As promised, more of the Hobbs CrossBarn this week. Let’s start with the Sonoma Coast Chardonnay 2014. For those who enjoy Chards with few oak notes, the 2014 pours pale golden, opens to herb, maybe nectarine and lemon aromas. On the palate slightly acetic for my taste, with apple notes and a leesy offset. The finish was pleasing with mineral notes and hints of apricot. Time and swirling helped. Priced under $25, 87 points. All regulars know I’m not a big fan of the more austere Cali Chardonnays, preferring the oaky, buttery style. If I were buying CrossBarn Chard I would buy the 90-point 2013.

Next up were two CrossBarn 2013 Pinot Noirs, the Sonoma Coast and the Anderson Valley. Although both were enjoyable, I preferred the Anderson Valley and think it the better value. I also think you should wait to buy it. It’s medium cherry purple-colored, and the nose announces with cherries, pie spice and moss aromas. The palate continues the cherry theme with soft tannins and barrel-driven smoky oak notes. Smooth, clean finish. A little time will improve it; $92 points under $32. I had a difficult time with the Sonoma Coast because it probably needs more time. This showed in the darker hue, the elevated tannic but fruit-sweet finish. Plenty of dark berry fruit, bramble and oak says,”Time needed.” I will revisit Sonoma Coast 2013 because I’m curious how it will come together. At $35, I think the danger of failure advises budgeteers like us to look elsewhere. It is entirely possible I’m passing on a delicious wine when it reaches maturity.

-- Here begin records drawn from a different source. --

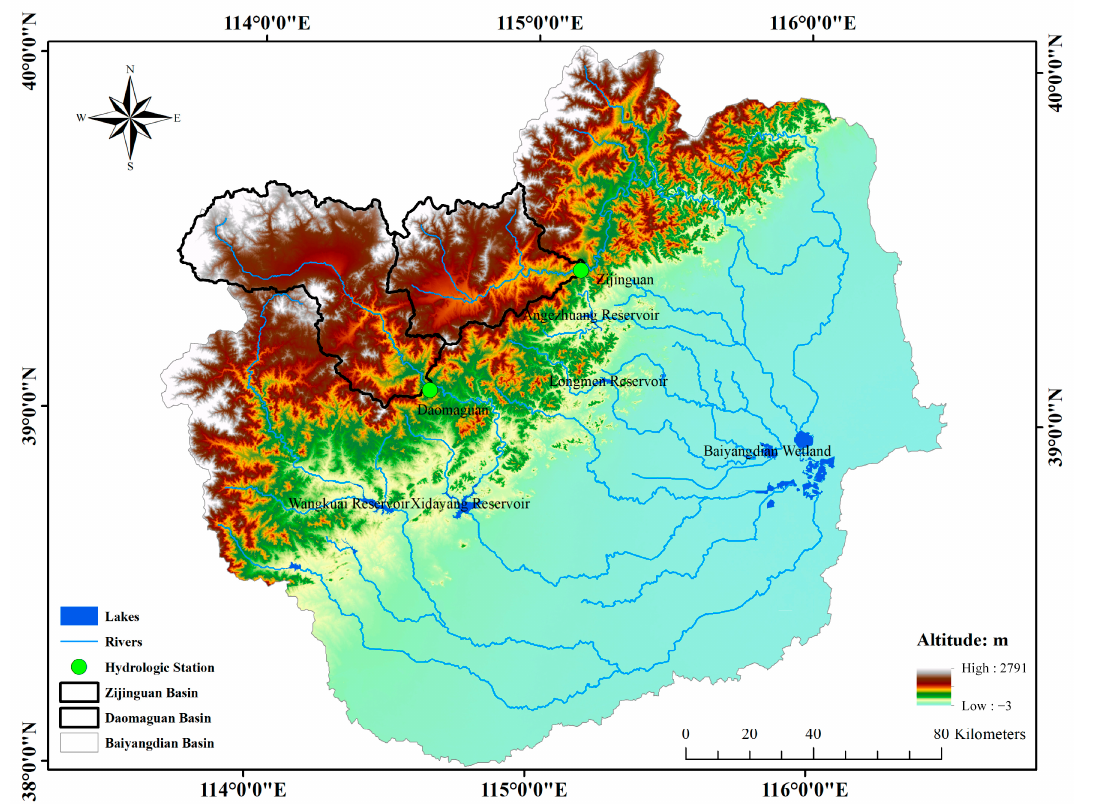
Figure 1. Location of the river basins and gauge stations in this study.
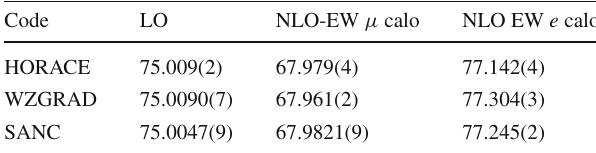
Table 18 pp → γ, Z → l + l − cross sections (in pb) at the 8 TeV LHC, with LHCb cuts and “calorimetric”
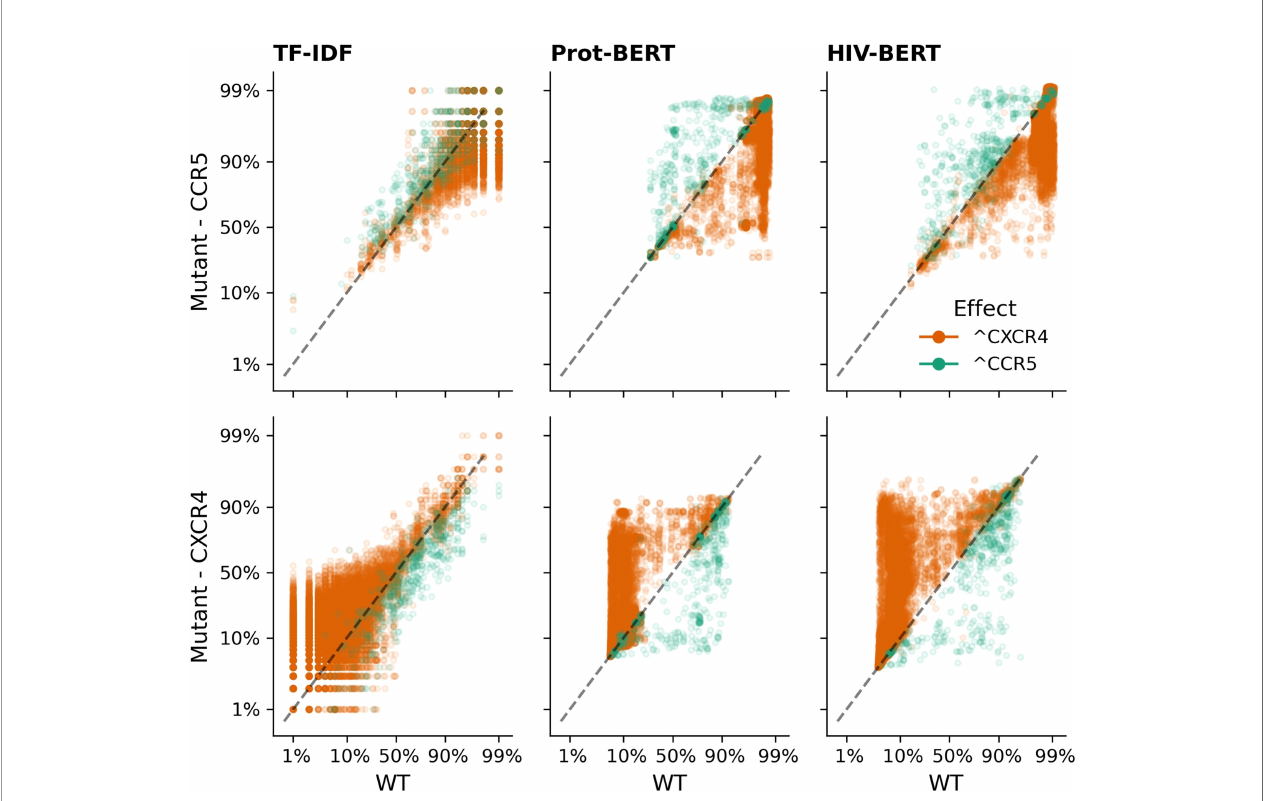
FIGURE 7 | Transformer models accurately predict the outcome of CXCR4 enhancing mutations. Each sequence in the V3 coreceptor dataset was mutated by each of the nine CXCR4 promoting mutations as described in the methods and each mutated sequence is shown as a single point; there are nine points per sequence. Sequences where a CXCR4 promoting mutation was added is shown in orange which should increase the probability of CXCR4 binding and decrease the probability of CCR5 binding. Points in green indicate sequences where a CXCR4 promoting mutation was removed and should decrease CXCR4 binding and increase CCR5 binding. The dashed black line shows the x=y line and the assumption of no change due to the mutation. Each column of axes shows the predictions using each of the three models with the fi rst column indicating the TF-IDF model; the second indicating the Prot-BERT model; and the third showing the HIV-BERT. Each row represents the prediction on a different coreceptor with CCR5 on the top and CXCR4 on the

Ulacia Txakolina is derived from Hondarrabi Juri, a varietal wine found primarily in the Euskadi (Basque country of Spain. French Basque is named Iparralde). If you visit Euskadi, you will see the folk raising a pointed flagon on high and drinking the wine as it pours down from arm’s length. No easy feat and wear an old shirt. Usually done in places like those that serve “yards of beer.” Thank you to Emilio for providing the sample. Euskadi has more Michelin-starred restaurants per capita than any other place in Europe. I’m unsure if that means anything though, because Basque country is sparsely populated with about 2.138 million living in 2,793 square miles, or 766 per square mile. By comparison, 2,576 plus or minus live in Milton. Anyhow, if you find some of this wine, you will see a bit of spritz in a very pale green-colored wine that opens to apple and grapefruit aromas. It is bone dry with grapefruit, quinine and honeysuckle on a refreshing frame of acidity which balances the fruit. The finish is very clean with decent minerality and floral flavors. A lovely $15 food wine worth 88 points.

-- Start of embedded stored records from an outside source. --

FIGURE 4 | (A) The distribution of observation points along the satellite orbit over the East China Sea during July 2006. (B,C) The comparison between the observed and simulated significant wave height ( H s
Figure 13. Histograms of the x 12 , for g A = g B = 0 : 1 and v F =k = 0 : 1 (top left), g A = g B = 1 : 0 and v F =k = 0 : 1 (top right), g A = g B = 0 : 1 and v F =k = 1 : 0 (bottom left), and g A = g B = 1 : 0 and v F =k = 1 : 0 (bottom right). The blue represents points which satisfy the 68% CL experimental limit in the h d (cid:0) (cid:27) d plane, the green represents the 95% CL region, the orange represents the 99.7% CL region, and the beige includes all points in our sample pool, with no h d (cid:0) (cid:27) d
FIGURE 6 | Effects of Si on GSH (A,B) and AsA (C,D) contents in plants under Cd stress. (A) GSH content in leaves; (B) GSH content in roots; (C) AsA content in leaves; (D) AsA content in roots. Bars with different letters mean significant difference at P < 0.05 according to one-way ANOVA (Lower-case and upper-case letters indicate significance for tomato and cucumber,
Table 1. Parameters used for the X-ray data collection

Two additional tidbits to chew on. Tapas are called pintxos in Spanish Basque. The gastronomic societies in Basque countries are named Txokos and they are usually men only, restricting women from joining although some make an exception once a month or once per year for ladies to attend. Most Basques, both men and women, love bar hopping enjoying a pintxos and a tixqito (small glass of wine) in several bars before going home for lunch and dinner.

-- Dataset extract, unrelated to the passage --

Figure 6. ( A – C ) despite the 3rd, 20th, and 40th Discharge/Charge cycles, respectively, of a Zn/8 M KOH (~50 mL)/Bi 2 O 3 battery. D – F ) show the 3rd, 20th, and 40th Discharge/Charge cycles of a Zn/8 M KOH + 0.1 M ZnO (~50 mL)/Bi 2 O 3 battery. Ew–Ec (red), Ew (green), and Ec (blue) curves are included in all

Weingut St. Urbans-Hof Nik Weis Selection 2014 is a great value under $110/case or $10/bottle. Label reads Urban Riesling. Weis is the winemaker at St. Urbans-Hof, one of Mosel’s premier labels. He produces this from local small vineyards’ grapes. Urban Riesling is a wonderful way to initiate yourselves to German Mosel. Opens with a typical Riesling nose. On the juicy palate, peaches and honey supported by bright lemon and lime acidity. The fruit provides the appearance of sweetness but the acidity carries the day. Very refreshing and great with typical beach summer fare, 89 points.